The answer is to simply move on. It's an aspect of gender transitioning like so many other challenges that we have to confront.
The transgender umbrella has been defined too broadly for us all to embrace a common cause. It seems there is too wide a gap between transsexuals and other transgender people. Attempts to lump us all together along with gay people into a single advocacy group is problematic, in my opinion. I predict it will splinter into two or more separate entities.
Clara
Gender transition starts off being all about making one's external appearance match one's internal self-concept. It's certainly a huge part of anyone's transition and very difficult to do. We spend 90% of our time and resources focusing on the physical transformative aspects of transition. But, after awhile the emphasis shifts more to our relationships with others; people that are special in our lives as well as total strangers.
The challenge that I'm facing now concerns what I call 'societal validation.' Being accepted by the society in which I live my life day in and day out. Some will criticize me for reinforcing society's binary gender paradigm (you're either a man or a woman), but that's too bad. I'm a woman, identify as a woman, and I want others to see me as a woman.
That doesn't mean that there isn't room for those who are in the middle, bouncing between male and female genders, or presenting an ambiguous gender identity. Like I said, I have lots of male friends that like to express their feminine side by cross-dressing as the need and opportunity arise. This is who they are.
I'm entering the phase of my transition where I want to be seen and treated as a woman. My 'girl' friends don't really understand this, and still treat me like I'm a guy in a dress. There's no intention on their part to make me feel uncomfortable, it's just who they are, and not being women, themselves, they aren't sensitive to how I feel. I know this is true, because if a GG is in our midst, they will change their demeanor toward her very noticeably. It's very easy to see that many of my TG friends are men first and foremost. Putting on makeup and a dress does not make them women, and, by and large, they are fine with that. It's becoming a problem for me because the effect it has is to make me feel invalidated in their presence.
I'm finding myself avoiding social occasions where this dynamic is likely to play out. When someone like me who wants to be seen and treated like a female, hangs with male-identifying CDers in a public setting (e.g., restaurant, shopping mall, nightclub, etc.) I become someone who I don't want to be in the eyes of strangers. In those situations, no matter how good my presentation, I'm tagged as a male CDer myself.

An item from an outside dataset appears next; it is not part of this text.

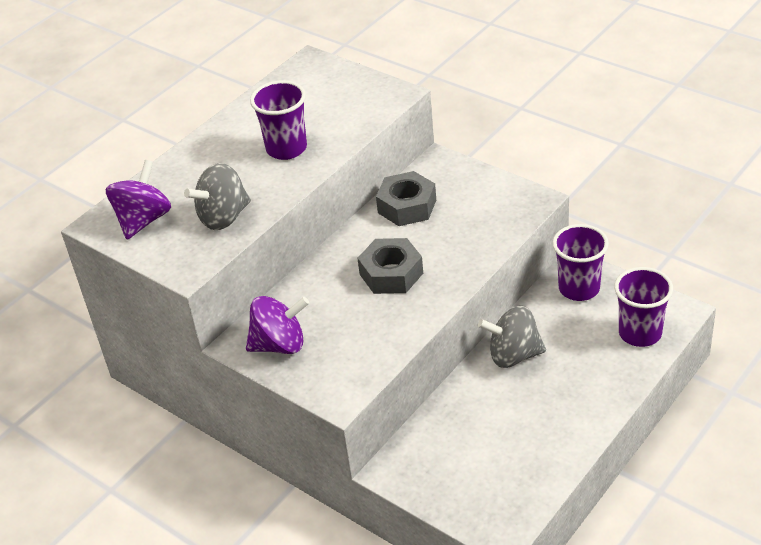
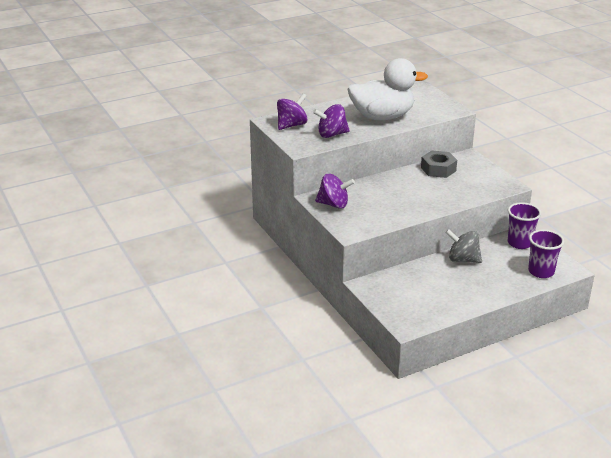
camera: 20 degrees right, 10 degrees down
grey spinning top [184,163,251,230] -> purple spinning top [313,104,350,138]
purple cup [250,80,307,160] -> white duck [347,58,428,120]
grey nut [357,238,423,294] -> none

It isn't that I object to their gender identity and how they wish to express it. It's that my gender identity is then misinterpreted by strangers; I become someone I'm not. Believe me, it does make a difference in the way people interact with me depending on if they read me as TG or GG. It serves to remind me of the limitations I face in blending seamlessly into the cisgender world which is my goal.
To be criticized for wanting to blend, and in so doing reinforcing the binary gender model of society, is to deny my right to be myself for the sake of others who would dismantle that model. I can't accept that criticism as being any more valid than my expecting my CD friends to transition to be more like me to preserve the binary model.
The answer is to simply move on. It's an aspect of gender transitioning like so many other challenges that we have to confront.
The transgender umbrella has been defined too broadly for us all to embrace a common cause. It seems there is too wide a gap between transsexuals and other transgender people. Attempts to lump us all together along with gay people into a single advocacy group is problematic, in my opinion. I predict it will splinter into two or more separate entities.